Featuring an exclusive interview with the restaurant’s owner!

Source: The Ashville Steakhouse's Facebook page

Eating challenges are often seen as a primarily American pastime. However, this isn’t exclusive to the United States. Over the past few decades, the United Kingdom’s list of eating challenges grew by leaps and bounds. A recent and notable addition to that trend: a 96oz steak, available at Bristol’s own Ashville Steakhouse.

Six pounds of meat may intimidate the inexperienced (including this reporter). However, other eating challenges around the world revolve around steaks of the same size. What makes this one different, and more difficult, is everything else on the plate. Challengers have an hour to finish not only the steak, but also their choice of five sides. If you miss so much as a single homemade triple-cooked chip, you pay £110. If you succeed, you’ll actually leave the building £50 richer.

Sandor Marton, owner of the restaurant for the past three years, delved into the challenge’s origins in an exclusive interview with Trill! Magazine. He first introduced steak to the menu back in October 2016 with a 22oz T-bone. It proved surprisingly successful with customers. “I decided that I would then go bigger and introduced the 36oz, and that had an even bigger response, simply because of its size. Over the past few months of this year I decided to test the water a bit and go bigger and bigger until one day out of nowhere I had a thought about doing a challenge.”

Marton wasn’t talking about the one in today’s headline. Almost a year ago, the restaurant, then called simply The Ashville, offered a different challenge with a 72oz steak. The smaller cut size doesn’t mean an easier contest. For one, the steak is slathered in two kinds of sauce. For another, contenders also had to eat triple cooked chips, grilled tomato, mushroom, salad, vegetables, onion rings, and garlic bread. To top it all off, they also had to down a pint of cider or lager.

All these extras may be why the “ten or eleven” people who tried couldn’t beat it. Marton decided the next challenge would “go bigger with the steak itself but maybe limit some of the garnish.” That means that even though this new challenge has an extra pound-and-a-half of meat, it shouldn’t be as difficult.

This just leads me to wonder: why are people so drawn to eating challenges? Why do we have things like Man v. Food? I asked Marton, who would know better than most. His answer: “I think it’s something different for people to do.” Makes sense: eating is a mundane activity, but eating this much is unusual and therefore interesting. He also gave an answer that should have been common sense to me: “it’s just a bit of fun.”
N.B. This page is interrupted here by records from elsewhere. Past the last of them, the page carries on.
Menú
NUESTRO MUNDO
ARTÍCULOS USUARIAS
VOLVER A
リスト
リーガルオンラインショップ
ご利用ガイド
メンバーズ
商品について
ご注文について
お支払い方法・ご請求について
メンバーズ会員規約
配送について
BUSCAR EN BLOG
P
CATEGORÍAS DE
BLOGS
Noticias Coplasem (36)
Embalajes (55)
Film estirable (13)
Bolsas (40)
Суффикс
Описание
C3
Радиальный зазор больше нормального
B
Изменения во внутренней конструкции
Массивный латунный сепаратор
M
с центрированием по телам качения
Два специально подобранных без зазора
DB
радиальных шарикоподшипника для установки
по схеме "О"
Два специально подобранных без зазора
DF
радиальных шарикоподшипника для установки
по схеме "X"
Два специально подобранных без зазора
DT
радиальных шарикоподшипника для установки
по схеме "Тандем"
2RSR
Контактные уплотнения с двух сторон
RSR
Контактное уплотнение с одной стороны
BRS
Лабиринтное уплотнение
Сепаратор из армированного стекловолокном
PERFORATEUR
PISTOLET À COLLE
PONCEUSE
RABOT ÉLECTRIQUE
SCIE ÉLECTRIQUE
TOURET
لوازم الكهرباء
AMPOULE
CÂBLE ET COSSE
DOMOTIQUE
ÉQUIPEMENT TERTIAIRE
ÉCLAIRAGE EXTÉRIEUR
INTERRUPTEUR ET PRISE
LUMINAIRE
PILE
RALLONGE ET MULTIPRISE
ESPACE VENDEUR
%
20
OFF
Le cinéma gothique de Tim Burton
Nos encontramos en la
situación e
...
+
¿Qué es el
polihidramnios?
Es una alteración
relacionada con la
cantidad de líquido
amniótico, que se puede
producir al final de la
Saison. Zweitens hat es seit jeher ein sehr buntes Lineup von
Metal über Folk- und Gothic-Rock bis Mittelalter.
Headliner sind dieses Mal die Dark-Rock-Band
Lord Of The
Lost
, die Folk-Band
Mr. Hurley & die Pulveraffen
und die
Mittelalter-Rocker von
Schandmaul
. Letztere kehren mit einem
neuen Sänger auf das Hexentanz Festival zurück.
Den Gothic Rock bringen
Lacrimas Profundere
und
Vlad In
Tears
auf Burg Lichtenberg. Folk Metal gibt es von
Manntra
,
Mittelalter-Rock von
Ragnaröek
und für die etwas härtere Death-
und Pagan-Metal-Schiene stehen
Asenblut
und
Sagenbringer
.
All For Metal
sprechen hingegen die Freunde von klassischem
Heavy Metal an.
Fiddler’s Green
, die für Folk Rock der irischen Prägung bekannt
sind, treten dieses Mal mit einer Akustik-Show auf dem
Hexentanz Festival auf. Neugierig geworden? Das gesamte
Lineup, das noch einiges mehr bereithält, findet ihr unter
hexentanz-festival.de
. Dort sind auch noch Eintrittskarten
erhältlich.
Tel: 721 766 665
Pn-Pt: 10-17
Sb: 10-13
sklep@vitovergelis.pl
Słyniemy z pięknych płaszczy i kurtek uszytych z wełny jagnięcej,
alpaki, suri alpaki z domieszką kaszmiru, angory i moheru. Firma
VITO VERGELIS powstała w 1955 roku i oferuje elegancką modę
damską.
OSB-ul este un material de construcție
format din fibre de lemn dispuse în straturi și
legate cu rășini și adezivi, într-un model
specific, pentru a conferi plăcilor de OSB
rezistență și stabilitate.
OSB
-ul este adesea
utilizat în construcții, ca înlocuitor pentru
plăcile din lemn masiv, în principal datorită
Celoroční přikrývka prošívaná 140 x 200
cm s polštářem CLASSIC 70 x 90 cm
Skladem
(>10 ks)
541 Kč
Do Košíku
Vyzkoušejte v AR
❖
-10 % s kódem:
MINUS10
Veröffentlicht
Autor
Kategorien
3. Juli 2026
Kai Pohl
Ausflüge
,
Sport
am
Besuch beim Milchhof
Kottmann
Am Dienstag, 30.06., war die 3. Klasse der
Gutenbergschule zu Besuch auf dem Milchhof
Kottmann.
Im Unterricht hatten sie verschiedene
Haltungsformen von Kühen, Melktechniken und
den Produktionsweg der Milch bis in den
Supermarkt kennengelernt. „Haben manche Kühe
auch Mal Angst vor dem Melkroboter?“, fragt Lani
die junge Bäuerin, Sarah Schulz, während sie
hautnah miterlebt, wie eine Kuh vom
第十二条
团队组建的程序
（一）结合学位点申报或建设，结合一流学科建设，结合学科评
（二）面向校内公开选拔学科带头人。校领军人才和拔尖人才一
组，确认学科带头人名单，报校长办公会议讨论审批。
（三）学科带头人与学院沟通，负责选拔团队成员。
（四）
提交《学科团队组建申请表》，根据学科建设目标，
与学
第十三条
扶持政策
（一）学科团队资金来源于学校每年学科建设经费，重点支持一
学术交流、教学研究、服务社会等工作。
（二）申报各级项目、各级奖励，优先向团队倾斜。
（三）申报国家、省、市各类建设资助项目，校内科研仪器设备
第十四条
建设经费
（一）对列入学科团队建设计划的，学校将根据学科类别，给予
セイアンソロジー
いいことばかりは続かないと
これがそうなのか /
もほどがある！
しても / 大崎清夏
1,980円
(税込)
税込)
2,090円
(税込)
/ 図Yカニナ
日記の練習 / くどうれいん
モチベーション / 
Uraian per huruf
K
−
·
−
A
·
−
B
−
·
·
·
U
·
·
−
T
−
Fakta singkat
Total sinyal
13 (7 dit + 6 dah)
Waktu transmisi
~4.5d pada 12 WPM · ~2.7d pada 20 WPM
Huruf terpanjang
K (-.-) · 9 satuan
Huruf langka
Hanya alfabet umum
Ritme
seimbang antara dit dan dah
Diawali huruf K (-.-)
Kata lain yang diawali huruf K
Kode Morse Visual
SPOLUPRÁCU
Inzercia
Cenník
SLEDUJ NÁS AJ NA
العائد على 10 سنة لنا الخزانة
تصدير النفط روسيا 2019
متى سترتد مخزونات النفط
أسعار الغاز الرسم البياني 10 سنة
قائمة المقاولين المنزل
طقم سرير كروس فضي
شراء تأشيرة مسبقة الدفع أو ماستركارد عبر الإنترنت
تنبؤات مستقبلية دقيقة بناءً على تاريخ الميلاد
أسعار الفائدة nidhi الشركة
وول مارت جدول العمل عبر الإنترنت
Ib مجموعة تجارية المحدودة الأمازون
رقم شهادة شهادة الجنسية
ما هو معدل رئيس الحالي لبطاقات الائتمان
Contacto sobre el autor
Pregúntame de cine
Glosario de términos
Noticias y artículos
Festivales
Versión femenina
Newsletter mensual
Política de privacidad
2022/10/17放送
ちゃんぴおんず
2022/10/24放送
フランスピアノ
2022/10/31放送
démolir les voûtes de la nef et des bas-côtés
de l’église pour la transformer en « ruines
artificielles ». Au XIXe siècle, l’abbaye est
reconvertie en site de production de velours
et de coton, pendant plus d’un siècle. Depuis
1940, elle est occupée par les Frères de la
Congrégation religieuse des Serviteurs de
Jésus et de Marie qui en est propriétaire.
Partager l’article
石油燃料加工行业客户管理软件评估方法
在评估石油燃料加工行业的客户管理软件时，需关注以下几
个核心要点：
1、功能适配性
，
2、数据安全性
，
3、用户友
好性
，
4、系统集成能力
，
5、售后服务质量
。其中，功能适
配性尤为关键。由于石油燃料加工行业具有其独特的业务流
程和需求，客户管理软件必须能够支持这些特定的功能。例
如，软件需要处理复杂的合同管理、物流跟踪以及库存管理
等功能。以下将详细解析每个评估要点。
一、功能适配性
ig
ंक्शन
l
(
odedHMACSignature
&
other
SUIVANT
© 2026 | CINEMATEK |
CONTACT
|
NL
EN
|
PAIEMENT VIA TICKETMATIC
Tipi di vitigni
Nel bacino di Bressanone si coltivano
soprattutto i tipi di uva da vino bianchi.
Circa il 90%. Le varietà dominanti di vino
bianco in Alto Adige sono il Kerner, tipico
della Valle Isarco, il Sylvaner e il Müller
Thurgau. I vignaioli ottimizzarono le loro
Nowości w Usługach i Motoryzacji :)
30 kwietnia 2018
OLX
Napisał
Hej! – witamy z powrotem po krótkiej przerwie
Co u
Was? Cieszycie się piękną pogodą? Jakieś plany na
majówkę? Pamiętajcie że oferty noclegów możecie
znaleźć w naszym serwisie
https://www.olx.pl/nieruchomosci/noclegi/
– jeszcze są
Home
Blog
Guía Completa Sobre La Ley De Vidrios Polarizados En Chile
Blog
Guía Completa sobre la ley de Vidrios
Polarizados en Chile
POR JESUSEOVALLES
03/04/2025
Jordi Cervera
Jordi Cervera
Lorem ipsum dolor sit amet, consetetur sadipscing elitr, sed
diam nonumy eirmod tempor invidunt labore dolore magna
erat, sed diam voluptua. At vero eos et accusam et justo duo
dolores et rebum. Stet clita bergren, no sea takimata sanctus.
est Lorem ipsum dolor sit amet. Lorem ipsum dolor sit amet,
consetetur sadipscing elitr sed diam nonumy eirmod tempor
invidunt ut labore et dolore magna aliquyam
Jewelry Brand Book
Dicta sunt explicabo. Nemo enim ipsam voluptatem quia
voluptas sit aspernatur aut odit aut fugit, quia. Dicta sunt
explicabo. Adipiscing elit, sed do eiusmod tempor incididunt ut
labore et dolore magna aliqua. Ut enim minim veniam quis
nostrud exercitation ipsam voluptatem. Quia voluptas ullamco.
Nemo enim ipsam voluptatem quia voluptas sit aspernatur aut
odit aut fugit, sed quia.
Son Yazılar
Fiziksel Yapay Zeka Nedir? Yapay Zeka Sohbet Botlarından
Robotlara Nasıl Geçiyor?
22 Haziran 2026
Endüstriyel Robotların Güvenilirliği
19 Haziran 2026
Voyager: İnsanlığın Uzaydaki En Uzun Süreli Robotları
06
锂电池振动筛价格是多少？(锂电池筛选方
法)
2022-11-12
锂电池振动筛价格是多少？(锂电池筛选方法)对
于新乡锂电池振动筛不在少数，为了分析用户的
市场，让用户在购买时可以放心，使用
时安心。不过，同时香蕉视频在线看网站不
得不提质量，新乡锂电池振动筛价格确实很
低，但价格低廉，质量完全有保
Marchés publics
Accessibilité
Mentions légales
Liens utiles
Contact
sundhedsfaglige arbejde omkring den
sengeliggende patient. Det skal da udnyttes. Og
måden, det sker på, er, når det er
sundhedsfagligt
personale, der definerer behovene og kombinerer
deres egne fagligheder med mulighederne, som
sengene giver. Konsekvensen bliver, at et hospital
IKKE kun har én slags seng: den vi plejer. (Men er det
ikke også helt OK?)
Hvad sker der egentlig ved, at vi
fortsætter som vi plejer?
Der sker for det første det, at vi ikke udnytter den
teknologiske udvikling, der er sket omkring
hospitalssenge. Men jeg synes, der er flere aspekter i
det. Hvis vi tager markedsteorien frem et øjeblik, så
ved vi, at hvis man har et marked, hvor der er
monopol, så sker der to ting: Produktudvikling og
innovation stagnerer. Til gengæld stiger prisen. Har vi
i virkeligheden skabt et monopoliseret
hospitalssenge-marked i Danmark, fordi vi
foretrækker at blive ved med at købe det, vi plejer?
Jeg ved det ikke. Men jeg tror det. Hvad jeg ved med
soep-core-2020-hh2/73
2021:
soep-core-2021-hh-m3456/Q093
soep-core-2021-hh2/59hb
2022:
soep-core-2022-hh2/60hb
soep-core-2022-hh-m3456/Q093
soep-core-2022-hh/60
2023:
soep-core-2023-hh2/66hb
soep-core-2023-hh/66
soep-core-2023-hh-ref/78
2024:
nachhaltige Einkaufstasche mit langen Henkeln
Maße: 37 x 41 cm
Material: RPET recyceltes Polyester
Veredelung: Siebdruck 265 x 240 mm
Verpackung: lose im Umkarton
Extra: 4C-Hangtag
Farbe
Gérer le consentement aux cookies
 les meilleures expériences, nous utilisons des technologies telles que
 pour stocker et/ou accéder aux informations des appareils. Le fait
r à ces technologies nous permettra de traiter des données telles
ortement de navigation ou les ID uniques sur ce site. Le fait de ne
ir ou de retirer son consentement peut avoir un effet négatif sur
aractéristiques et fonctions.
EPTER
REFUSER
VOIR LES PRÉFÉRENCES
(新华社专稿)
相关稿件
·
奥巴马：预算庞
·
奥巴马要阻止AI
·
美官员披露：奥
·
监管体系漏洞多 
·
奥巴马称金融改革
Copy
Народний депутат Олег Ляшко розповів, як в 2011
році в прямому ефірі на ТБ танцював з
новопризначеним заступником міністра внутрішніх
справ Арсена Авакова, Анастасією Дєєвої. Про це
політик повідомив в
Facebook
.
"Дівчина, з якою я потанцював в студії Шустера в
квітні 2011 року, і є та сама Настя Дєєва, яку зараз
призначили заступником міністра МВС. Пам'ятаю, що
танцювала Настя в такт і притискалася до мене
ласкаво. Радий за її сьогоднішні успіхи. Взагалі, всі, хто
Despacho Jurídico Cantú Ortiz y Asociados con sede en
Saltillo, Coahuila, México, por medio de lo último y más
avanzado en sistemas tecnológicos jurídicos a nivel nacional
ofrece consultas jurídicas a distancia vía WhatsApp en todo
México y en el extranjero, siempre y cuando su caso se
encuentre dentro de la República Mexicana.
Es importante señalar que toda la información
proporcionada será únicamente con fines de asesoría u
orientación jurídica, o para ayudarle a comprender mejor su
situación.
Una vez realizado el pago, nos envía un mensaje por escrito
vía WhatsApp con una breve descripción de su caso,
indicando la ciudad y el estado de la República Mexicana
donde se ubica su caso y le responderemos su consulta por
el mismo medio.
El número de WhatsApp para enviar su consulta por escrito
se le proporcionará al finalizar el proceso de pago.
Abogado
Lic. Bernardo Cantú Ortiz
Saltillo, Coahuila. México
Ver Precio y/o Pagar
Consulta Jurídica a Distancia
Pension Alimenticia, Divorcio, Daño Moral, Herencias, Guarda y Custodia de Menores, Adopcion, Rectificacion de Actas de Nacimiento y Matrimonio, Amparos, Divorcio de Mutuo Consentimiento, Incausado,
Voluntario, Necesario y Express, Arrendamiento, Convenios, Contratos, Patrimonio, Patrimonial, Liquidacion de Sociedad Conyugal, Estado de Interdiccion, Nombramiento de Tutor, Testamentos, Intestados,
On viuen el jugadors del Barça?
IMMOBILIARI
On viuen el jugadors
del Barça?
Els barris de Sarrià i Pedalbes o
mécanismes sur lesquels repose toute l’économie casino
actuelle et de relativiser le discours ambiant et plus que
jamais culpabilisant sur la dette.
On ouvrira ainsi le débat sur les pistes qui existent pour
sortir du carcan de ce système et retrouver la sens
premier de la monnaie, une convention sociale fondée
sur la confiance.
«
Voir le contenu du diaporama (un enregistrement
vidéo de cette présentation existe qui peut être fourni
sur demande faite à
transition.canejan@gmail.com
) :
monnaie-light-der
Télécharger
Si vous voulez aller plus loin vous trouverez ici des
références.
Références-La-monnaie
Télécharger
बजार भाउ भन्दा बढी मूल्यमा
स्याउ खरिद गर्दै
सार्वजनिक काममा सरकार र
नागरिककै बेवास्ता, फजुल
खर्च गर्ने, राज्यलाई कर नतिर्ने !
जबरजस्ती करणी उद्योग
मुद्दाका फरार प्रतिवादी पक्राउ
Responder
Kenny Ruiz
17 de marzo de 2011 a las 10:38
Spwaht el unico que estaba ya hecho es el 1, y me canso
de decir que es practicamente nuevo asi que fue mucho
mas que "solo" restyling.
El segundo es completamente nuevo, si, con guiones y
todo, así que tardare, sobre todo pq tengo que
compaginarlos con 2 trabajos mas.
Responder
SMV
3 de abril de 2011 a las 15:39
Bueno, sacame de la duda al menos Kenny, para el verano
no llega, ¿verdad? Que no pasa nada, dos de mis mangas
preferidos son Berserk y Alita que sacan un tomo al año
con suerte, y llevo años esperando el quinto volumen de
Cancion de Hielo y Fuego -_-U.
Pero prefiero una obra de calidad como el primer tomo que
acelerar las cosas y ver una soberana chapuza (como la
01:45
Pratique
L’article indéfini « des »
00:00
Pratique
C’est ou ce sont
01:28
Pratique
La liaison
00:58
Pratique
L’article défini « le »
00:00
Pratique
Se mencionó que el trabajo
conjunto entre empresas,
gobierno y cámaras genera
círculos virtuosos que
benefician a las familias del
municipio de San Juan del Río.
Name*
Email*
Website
Regardless, Marton’s high-stake steaks successfully put his diner in the public eye. The item introduced only last year now dominates the menu, and Marton even renamed the restaurant for it. After starting two challenges in less than a year, Marton isn’t thinking about going even bigger just yet. “I don’t know if I will introduce a bigger steak just yet … but who knows what the future holds.”